[EXCERPTED RECORDS Boundary: Start]
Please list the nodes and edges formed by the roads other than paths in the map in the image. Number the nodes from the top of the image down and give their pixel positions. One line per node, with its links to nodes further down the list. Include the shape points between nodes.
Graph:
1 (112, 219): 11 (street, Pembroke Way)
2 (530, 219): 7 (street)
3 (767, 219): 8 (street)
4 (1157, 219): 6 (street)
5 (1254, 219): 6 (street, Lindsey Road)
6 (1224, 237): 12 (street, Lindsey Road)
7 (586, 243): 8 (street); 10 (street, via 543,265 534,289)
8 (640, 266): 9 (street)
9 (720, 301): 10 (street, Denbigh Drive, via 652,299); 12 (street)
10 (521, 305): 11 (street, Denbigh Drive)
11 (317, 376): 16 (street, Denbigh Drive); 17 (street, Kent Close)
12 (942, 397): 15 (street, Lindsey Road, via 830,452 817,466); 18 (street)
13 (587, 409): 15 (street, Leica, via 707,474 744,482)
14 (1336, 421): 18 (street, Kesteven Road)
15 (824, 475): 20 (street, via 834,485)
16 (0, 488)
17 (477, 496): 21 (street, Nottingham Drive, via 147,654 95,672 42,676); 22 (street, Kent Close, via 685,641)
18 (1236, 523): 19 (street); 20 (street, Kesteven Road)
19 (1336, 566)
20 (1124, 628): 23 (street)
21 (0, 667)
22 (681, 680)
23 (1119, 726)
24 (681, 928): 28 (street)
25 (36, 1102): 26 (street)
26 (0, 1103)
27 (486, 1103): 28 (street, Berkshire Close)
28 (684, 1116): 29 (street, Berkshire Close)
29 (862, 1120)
[EXCERPTED RECORDS Boundary: End]
[EXCERPTED RECORDS Boundary: Start]
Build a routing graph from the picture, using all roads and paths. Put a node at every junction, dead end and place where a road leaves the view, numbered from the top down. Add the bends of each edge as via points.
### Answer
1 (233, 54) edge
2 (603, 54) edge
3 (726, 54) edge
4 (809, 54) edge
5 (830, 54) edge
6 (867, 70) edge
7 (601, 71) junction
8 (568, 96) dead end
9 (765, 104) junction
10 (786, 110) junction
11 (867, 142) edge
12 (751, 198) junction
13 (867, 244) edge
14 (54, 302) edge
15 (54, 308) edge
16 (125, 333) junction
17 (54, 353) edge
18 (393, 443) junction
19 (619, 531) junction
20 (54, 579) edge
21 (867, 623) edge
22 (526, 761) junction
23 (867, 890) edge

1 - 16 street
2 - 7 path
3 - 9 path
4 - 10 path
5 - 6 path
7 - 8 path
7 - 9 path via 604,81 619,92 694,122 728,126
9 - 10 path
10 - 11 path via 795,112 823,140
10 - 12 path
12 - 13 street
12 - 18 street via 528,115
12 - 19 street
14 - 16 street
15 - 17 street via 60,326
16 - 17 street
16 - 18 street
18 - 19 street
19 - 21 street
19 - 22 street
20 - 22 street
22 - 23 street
[EXCERPTED RECORDS Boundary: End]
§ TASK DIRECTIONS: Report back each line of the entries that holds the string "down".

§ TASK RESPONSE:
Please list the nodes and edges formed by the roads other than paths in the map in the image. Number the nodes from the top of the image down and give their pixel positions. One line per node, with its links to nodes further down the list. Include the shape points between nodes.
Build a routing graph from the picture, using all roads and paths. Put a node at every junction, dead end and place where a road leaves the view, numbered from the top down. Add the bends of each edge as via points.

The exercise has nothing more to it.